### PROBLEM STATEMENT
Except for the pictures, reproduce the records word for word.

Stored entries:
● ● ● ● ● ● ●

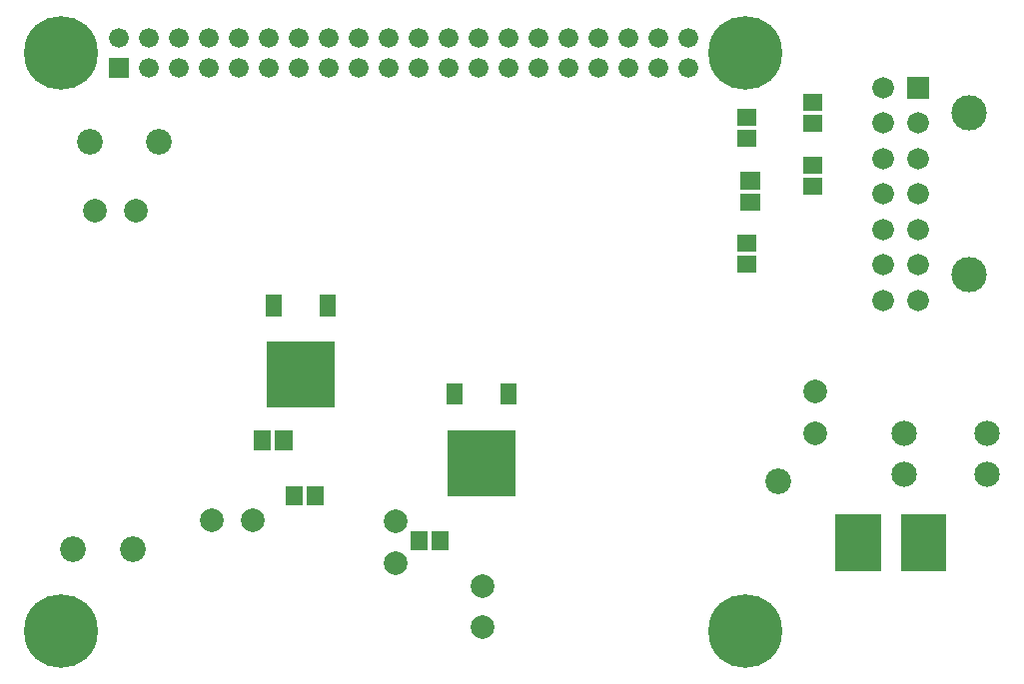
<source format=gbr>
G04 start of page 9 for group -4062 idx -4062 *
G04 Title: RspPiPS, soldermask *
G04 Creator: pcb 4.0.2 *
G04 CreationDate: Thu Dec 16 04:25:21 2021 UTC *
G04 For: austin *
G04 Format: Gerber/RS-274X *
G04 PCB-Dimensions (mil): 10000.00 10000.00 *
G04 PCB-Coordinate-Origin: lower left *
%MOIN*%
%FSLAX25Y25*%
%LNBOTTOMMASK*%
%ADD104C,0.0660*%
%ADD103C,0.0846*%
%ADD102C,0.0860*%
%ADD101C,0.0787*%
%ADD100C,0.1181*%
%ADD99C,0.0720*%
%ADD98C,0.0001*%
%ADD97C,0.2461*%
G54D97*X383858Y761811D03*
G54D98*G36*
X437861Y753746D02*Y746546D01*
X445061D01*
Y753746D01*
X437861D01*
G37*
G54D99*X441461Y738335D03*
Y726524D03*
Y714713D03*
Y702902D03*
Y691091D03*
Y679280D03*
G54D100*X458469Y687783D03*
G54D99*X429650Y750146D03*
Y738335D03*
G54D100*X458469Y741720D03*
G54D99*X429650Y726524D03*
Y714713D03*
Y702902D03*
Y691091D03*
Y679280D03*
G54D97*X383858Y568898D03*
G54D101*X267000Y605390D03*
Y591610D03*
X295949Y583768D03*
Y569988D03*
G54D102*X394736Y618866D03*
G54D101*X407236Y648756D03*
Y634976D03*
G54D103*X436736Y621189D03*
X464295D03*
Y634969D03*
X436736D03*
G54D97*X155512Y761811D03*
G54D98*G36*
X171400Y760100D02*Y753500D01*
X178000D01*
Y760100D01*
X171400D01*
G37*
G54D104*X174700Y766800D03*
X184700Y756800D03*
Y766800D03*
G54D102*X188000Y732000D03*
G54D101*X180535Y709276D03*
X166756D03*
G54D102*X164961Y732283D03*
G54D97*X155512Y568898D03*
G54D101*X219425Y605799D03*
X205646D03*
G54D102*X159500Y596000D03*
X179500D03*
G54D104*X194700Y756800D03*
X204700D03*
X214700D03*
X194700Y766800D03*
X204700D03*
X214700D03*
X224700Y756800D03*
X234700D03*
X244700D03*
X254700D03*
X224700Y766800D03*
X234700D03*
X244700D03*
X254700D03*
X264700Y756800D03*
X274700D03*
X284700D03*
X264700Y766800D03*
X274700D03*
X284700D03*
X294700D03*
X304700D03*
X314700D03*
X294700Y756800D03*
X304700D03*
X314700D03*
X324700D03*
Y766800D03*
X334700Y756800D03*
X344700D03*
X354700D03*
X364700D03*
X334700Y766800D03*
X344700D03*
X354700D03*
X364700D03*
G54D98*G36*
X229033Y681031D02*X223833D01*
Y673831D01*
X229033D01*
Y681031D01*
G37*
G36*
X247033D02*X241833D01*
Y673831D01*
X247033D01*
Y681031D01*
G37*
G36*
X224183Y665331D02*Y643331D01*
X246683D01*
Y665331D01*
X224183D01*
G37*
G36*
X225536Y635806D02*X219818D01*
Y629302D01*
X225536D01*
Y635806D01*
G37*
G36*
X232622D02*X226904D01*
Y629302D01*
X232622D01*
Y635806D01*
G37*
G36*
X243182Y617299D02*X237464D01*
Y610795D01*
X243182D01*
Y617299D01*
G37*
G36*
X236096D02*X230378D01*
Y610795D01*
X236096D01*
Y617299D01*
G37*
G36*
X284419Y635927D02*Y613927D01*
X306919D01*
Y635927D01*
X284419D01*
G37*
G36*
X289269Y651627D02*X284069D01*
Y644427D01*
X289269D01*
Y651627D01*
G37*
G36*
X307269D02*X302069D01*
Y644427D01*
X307269D01*
Y651627D01*
G37*
G36*
X284902Y602252D02*X279184D01*
Y595748D01*
X284902D01*
Y602252D01*
G37*
G36*
X277816D02*X272098D01*
Y595748D01*
X277816D01*
Y602252D01*
G37*
G36*
X428986Y607916D02*X413886D01*
Y588816D01*
X428986D01*
Y607916D01*
G37*
G36*
X450786D02*X435686D01*
Y588816D01*
X450786D01*
Y607916D01*
G37*
G36*
X382167Y714926D02*Y709208D01*
X388671D01*
Y714926D01*
X382167D01*
G37*
G36*
Y722012D02*Y716294D01*
X388671D01*
Y722012D01*
X382167D01*
G37*
G36*
X403047Y727268D02*Y721550D01*
X409551D01*
Y727268D01*
X403047D01*
G37*
G36*
Y720182D02*Y714464D01*
X409551D01*
Y720182D01*
X403047D01*
G37*
G36*
Y741048D02*Y735330D01*
X409551D01*
Y741048D01*
X403047D01*
G37*
G36*
Y748134D02*Y742416D01*
X409551D01*
Y748134D01*
X403047D01*
G37*
G36*
X380986Y736186D02*Y730468D01*
X387490D01*
Y736186D01*
X380986D01*
G37*
G36*
Y743272D02*Y737554D01*
X387490D01*
Y743272D01*
X380986D01*
G37*
G36*
Y694060D02*Y688342D01*
X387490D01*
Y694060D01*
X380986D01*
G37*
G36*
Y701146D02*Y695428D01*
X387490D01*
Y701146D01*
X380986D01*
G37*
M02*

</source>
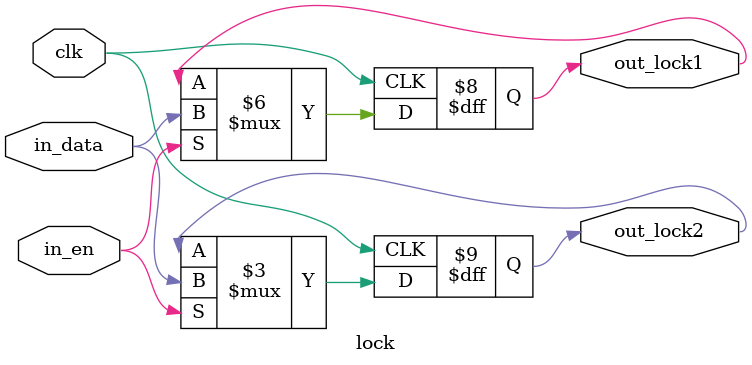
<source format=v>
module lock(clk, in_en, in_data, out_lock1, out_lock2);
	input clk, in_en, in_data;
	output reg out_lock1, out_lock2;
	
	always @(posedge clk)
		if(in_en)
		begin
			out_lock1 = in_data;
			out_lock2 = out_lock1;
		end
		else
		begin
			out_lock1 = out_lock1;
			out_lock2 = out_lock2;
		end
endmodule

</source>
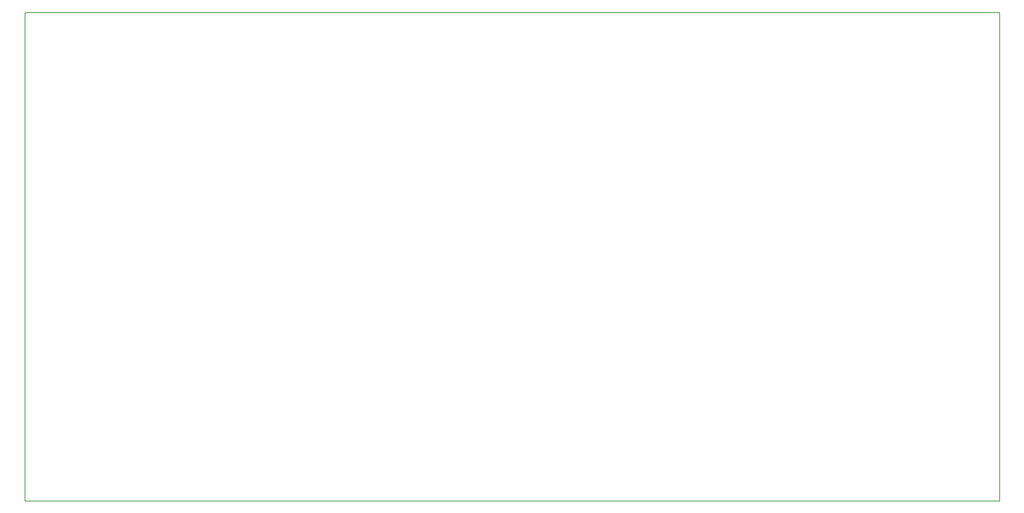
<source format=gko>
G04 Layer_Color=16711935*
%FSLAX25Y25*%
%MOIN*%
G70*
G01*
G75*
%ADD51C,0.00100*%
D51*
X36400Y99900D02*
X484900D01*
X36400D02*
Y324800D01*
X484900D01*
Y99900D02*
Y324800D01*
M02*

</source>
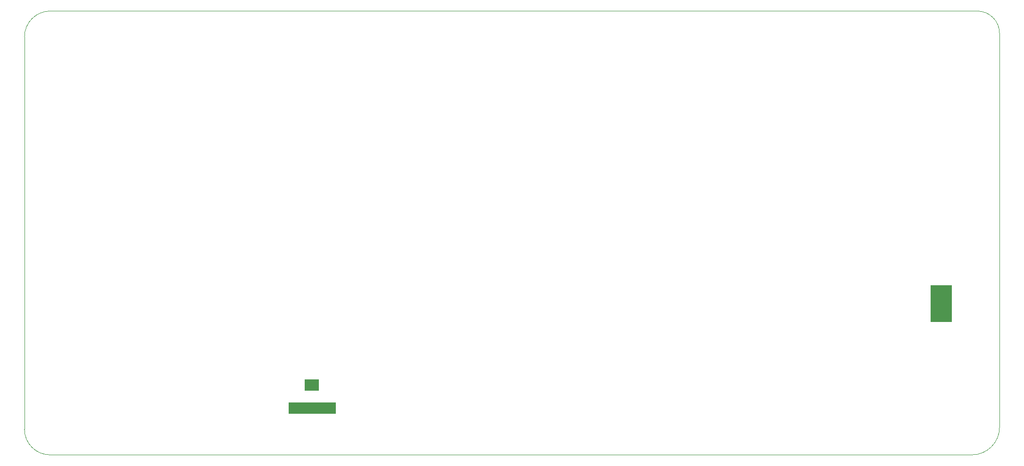
<source format=gko>
G04*
G04 #@! TF.GenerationSoftware,Altium Limited,Altium Designer,22.1.2 (22)*
G04*
G04 Layer_Color=16711935*
%FSLAX25Y25*%
%MOIN*%
G70*
G04*
G04 #@! TF.SameCoordinates,56094753-5DA1-4506-B589-AA1800A80C84*
G04*
G04*
G04 #@! TF.FilePolarity,Positive*
G04*
G01*
G75*
%ADD176C,0.00100*%
%ADD178R,0.09843X0.07874*%
%ADD179R,0.33465X0.07874*%
G36*
X635789Y100716D02*
X620890D01*
Y74550D01*
X635789D01*
Y100716D01*
D02*
G37*
D176*
X650051Y-19485D02*
G03*
X669570Y34I0J19519D01*
G01*
X669562Y279029D02*
G03*
X653815Y294776I-15747J-0D01*
G01*
X-1284Y294776D02*
G03*
X-19528Y276531I-0J-18244D01*
G01*
X-19528Y-1391D02*
G03*
X-1434Y-19485I18094J-0D01*
G01*
X669562Y279029D02*
X669570Y34D01*
X-1284Y294776D02*
X653815Y294776D01*
X-19528Y-1391D02*
X-19528Y276531D01*
X-1434Y-19485D02*
X650051Y-19485D01*
D178*
X183687Y30071D02*
D03*
D179*
X183884Y13536D02*
D03*
M02*

</source>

● ● ● ● ● ● ●

### EXPECTED ANSWER
<source format=gbr>
G04 start of page 9 for group -4062 idx -4062 *
G04 Title: RspPiPS, soldermask *
G04 Creator: pcb 4.0.2 *
G04 CreationDate: Thu Dec 16 04:25:21 2021 UTC *
G04 For: austin *
G04 Format: Gerber/RS-274X *
G04 PCB-Dimensions (mil): 10000.00 10000.00 *
G04 PCB-Coordinate-Origin: lower left *
%MOIN*%
%FSLAX25Y25*%
%LNBOTTOMMASK*%
%ADD104C,0.0660*%
%ADD103C,0.0846*%
%ADD102C,0.0860*%
%ADD101C,0.0787*%
%ADD100C,0.1181*%
%ADD99C,0.0720*%
%ADD98C,0.0001*%
%ADD97C,0.2461*%
G54D97*X383858Y761811D03*
G54D98*G36*
X437861Y753746D02*Y746546D01*
X445061D01*
Y753746D01*
X437861D01*
G37*
G54D99*X441461Y738335D03*
Y726524D03*
Y714713D03*
Y702902D03*
Y691091D03*
Y679280D03*
G54D100*X458469Y687783D03*
G54D99*X429650Y750146D03*
Y738335D03*
G54D100*X458469Y741720D03*
G54D99*X429650Y726524D03*
Y714713D03*
Y702902D03*
Y691091D03*
Y679280D03*
G54D97*X383858Y568898D03*
G54D101*X267000Y605390D03*
Y591610D03*
X295949Y583768D03*
Y569988D03*
G54D102*X394736Y618866D03*
G54D101*X407236Y648756D03*
Y634976D03*
G54D103*X436736Y621189D03*
X464295D03*
Y634969D03*
X436736D03*
G54D97*X155512Y761811D03*
G54D98*G36*
X171400Y760100D02*Y753500D01*
X178000D01*
Y760100D01*
X171400D01*
G37*
G54D104*X174700Y766800D03*
X184700Y756800D03*
Y766800D03*
G54D102*X188000Y732000D03*
G54D101*X180535Y709276D03*
X166756D03*
G54D102*X164961Y732283D03*
G54D97*X155512Y568898D03*
G54D101*X219425Y605799D03*
X205646D03*
G54D102*X159500Y596000D03*
X179500D03*
G54D104*X194700Y756800D03*
X204700D03*
X214700D03*
X194700Y766800D03*
X204700D03*
X214700D03*
X224700Y756800D03*
X234700D03*
X244700D03*
X254700D03*
X224700Y766800D03*
X234700D03*
X244700D03*
X254700D03*
X264700Y756800D03*
X274700D03*
X284700D03*
X264700Y766800D03*
X274700D03*
X284700D03*
X294700D03*
X304700D03*
X314700D03*
X294700Y756800D03*
X304700D03*
X314700D03*
X324700D03*
Y766800D03*
X334700Y756800D03*
X344700D03*
X354700D03*
X364700D03*
X334700Y766800D03*
X344700D03*
X354700D03*
X364700D03*
G54D98*G36*
X229033Y681031D02*X223833D01*
Y673831D01*
X229033D01*
Y681031D01*
G37*
G36*
X247033D02*X241833D01*
Y673831D01*
X247033D01*
Y681031D01*
G37*
G36*
X224183Y665331D02*Y643331D01*
X246683D01*
Y665331D01*
X224183D01*
G37*
G36*
X225536Y635806D02*X219818D01*
Y629302D01*
X225536D01*
Y635806D01*
G37*
G36*
X232622D02*X226904D01*
Y629302D01*
X232622D01*
Y635806D01*
G37*
G36*
X243182Y617299D02*X237464D01*
Y610795D01*
X243182D01*
Y617299D01*
G37*
G36*
X236096D02*X230378D01*
Y610795D01*
X236096D01*
Y617299D01*
G37*
G36*
X284419Y635927D02*Y613927D01*
X306919D01*
Y635927D01*
X284419D01*
G37*
G36*
X289269Y651627D02*X284069D01*
Y644427D01*
X289269D01*
Y651627D01*
G37*
G36*
X307269D02*X302069D01*
Y644427D01*
X307269D01*
Y651627D01*
G37*
G36*
X284902Y602252D02*X279184D01*
Y595748D01*
X284902D01*
Y602252D01*
G37*
G36*
X277816D02*X272098D01*
Y595748D01*
X277816D01*
Y602252D01*
G37*
G36*
X428986Y607916D02*X413886D01*
Y588816D01*
X428986D01*
Y607916D01*
G37*
G36*
X450786D02*X435686D01*
Y588816D01*
X450786D01*
Y607916D01*
G37*
G36*
X382167Y714926D02*Y709208D01*
X388671D01*
Y714926D01*
X382167D01*
G37*
G36*
Y722012D02*Y716294D01*
X388671D01*
Y722012D01*
X382167D01*
G37*
G36*
X403047Y727268D02*Y721550D01*
X409551D01*
Y727268D01*
X403047D01*
G37*
G36*
Y720182D02*Y714464D01*
X409551D01*
Y720182D01*
X403047D01*
G37*
G36*
Y741048D02*Y735330D01*
X409551D01*
Y741048D01*
X403047D01*
G37*
G36*
Y748134D02*Y742416D01*
X409551D01*
Y748134D01*
X403047D01*
G37*
G36*
X380986Y736186D02*Y730468D01*
X387490D01*
Y736186D01*
X380986D01*
G37*
G36*
Y743272D02*Y737554D01*
X387490D01*
Y743272D01*
X380986D01*
G37*
G36*
Y694060D02*Y688342D01*
X387490D01*
Y694060D01*
X380986D01*
G37*
G36*
Y701146D02*Y695428D01*
X387490D01*
Y701146D01*
X380986D01*
G37*
M02*

</source>
<source format=v>
module lock(clk, in_en, in_data, out_lock1, out_lock2);
	input clk, in_en, in_data;
	output reg out_lock1, out_lock2;
	
	always @(posedge clk)
		if(in_en)
		begin
			out_lock1 = in_data;
			out_lock2 = out_lock1;
		end
		else
		begin
			out_lock1 = out_lock1;
			out_lock2 = out_lock2;
		end
endmodule

</source>
<source format=gko>
G04 Layer_Color=16711935*
%FSLAX25Y25*%
%MOIN*%
G70*
G01*
G75*
%ADD51C,0.00100*%
D51*
X36400Y99900D02*
X484900D01*
X36400D02*
Y324800D01*
X484900D01*
Y99900D02*
Y324800D01*
M02*

</source>
<source format=gko>
G04*
G04 #@! TF.GenerationSoftware,Altium Limited,Altium Designer,22.1.2 (22)*
G04*
G04 Layer_Color=16711935*
%FSLAX25Y25*%
%MOIN*%
G70*
G04*
G04 #@! TF.SameCoordinates,56094753-5DA1-4506-B589-AA1800A80C84*
G04*
G04*
G04 #@! TF.FilePolarity,Positive*
G04*
G01*
G75*
%ADD176C,0.00100*%
%ADD178R,0.09843X0.07874*%
%ADD179R,0.33465X0.07874*%
G36*
X635789Y100716D02*
X620890D01*
Y74550D01*
X635789D01*
Y100716D01*
D02*
G37*
D176*
X650051Y-19485D02*
G03*
X669570Y34I0J19519D01*
G01*
X669562Y279029D02*
G03*
X653815Y294776I-15747J-0D01*
G01*
X-1284Y294776D02*
G03*
X-19528Y276531I-0J-18244D01*
G01*
X-19528Y-1391D02*
G03*
X-1434Y-19485I18094J-0D01*
G01*
X669562Y279029D02*
X669570Y34D01*
X-1284Y294776D02*
X653815Y294776D01*
X-19528Y-1391D02*
X-19528Y276531D01*
X-1434Y-19485D02*
X650051Y-19485D01*
D178*
X183687Y30071D02*
D03*
D179*
X183884Y13536D02*
D03*
M02*

</source>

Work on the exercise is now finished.